At this time, a very strange thing happened.
In all these years, since I have been with DP I haven't thought about another man, not even a crush on a celebrity. But since last few months I have developed strong feelings for one of DP's friends!
This guy is a troubled soul. He got dumped by a narcissistic girl-friend, was devastated, went into depression. He has only recently started going out with another person.
Logically, I want to wish him luck with this new girl and hope his relationship works out, but deep down my feelings are different!
:(
I think I am having some sort of fantasy. I keep thinking, what if I was with him. How our life would have turned out.
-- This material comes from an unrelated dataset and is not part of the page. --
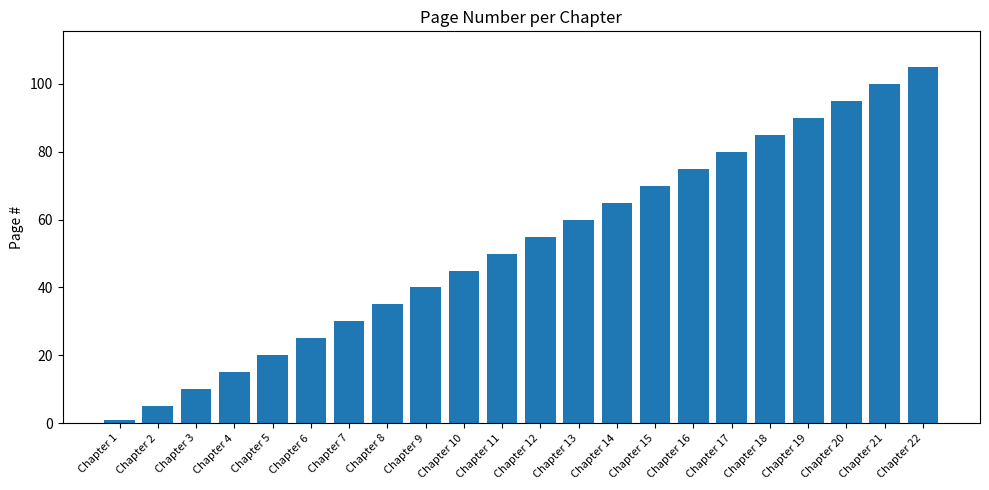

The value at Chapter 19 is 126. True or false?

False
I find myself imagining that I am holding him, kissing him, telling him - "Don't worry, I am here for you!"
It has become really embarrassing because now I am even having sexual fantasies about him!!! When DP and I are intimate, I am thinking of him!
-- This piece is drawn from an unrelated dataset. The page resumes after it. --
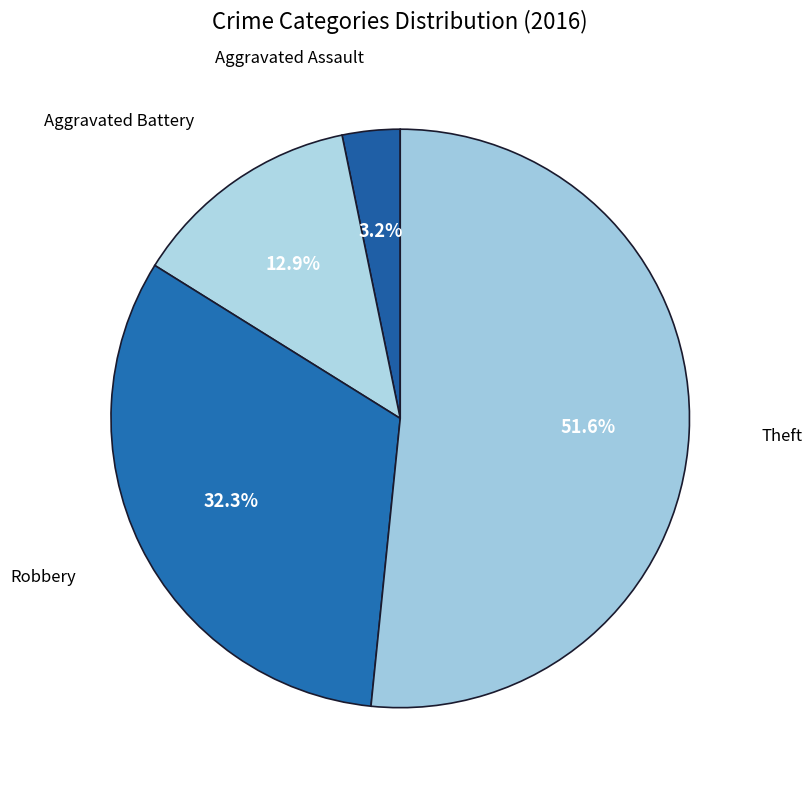

What is the largest slice in the pie chart?

Theft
Makes me feel ENORMOUSLY GUILTY!!!! :(
But I think about this guy all the time. It's not a simple crush or something, this is turning into a sort of obsession.
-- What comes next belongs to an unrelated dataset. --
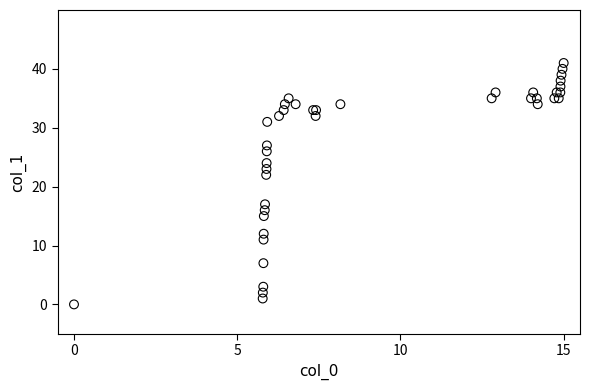

What Y value in the scatter plot is closest to 20?

22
I know this isn't fair to DP! No matter what DP did or didn't do, my behaviour should not be like this. I know it, but I am feeling helpless.
This is out of my control.
Feeling so restless! Can't even focus on simple tasks at work. Outwardly I maintain a calm facade but my internal life is upside down.
Right now, first and foremost, I want to get this guy out of my mind.
Please do suggest something, anything.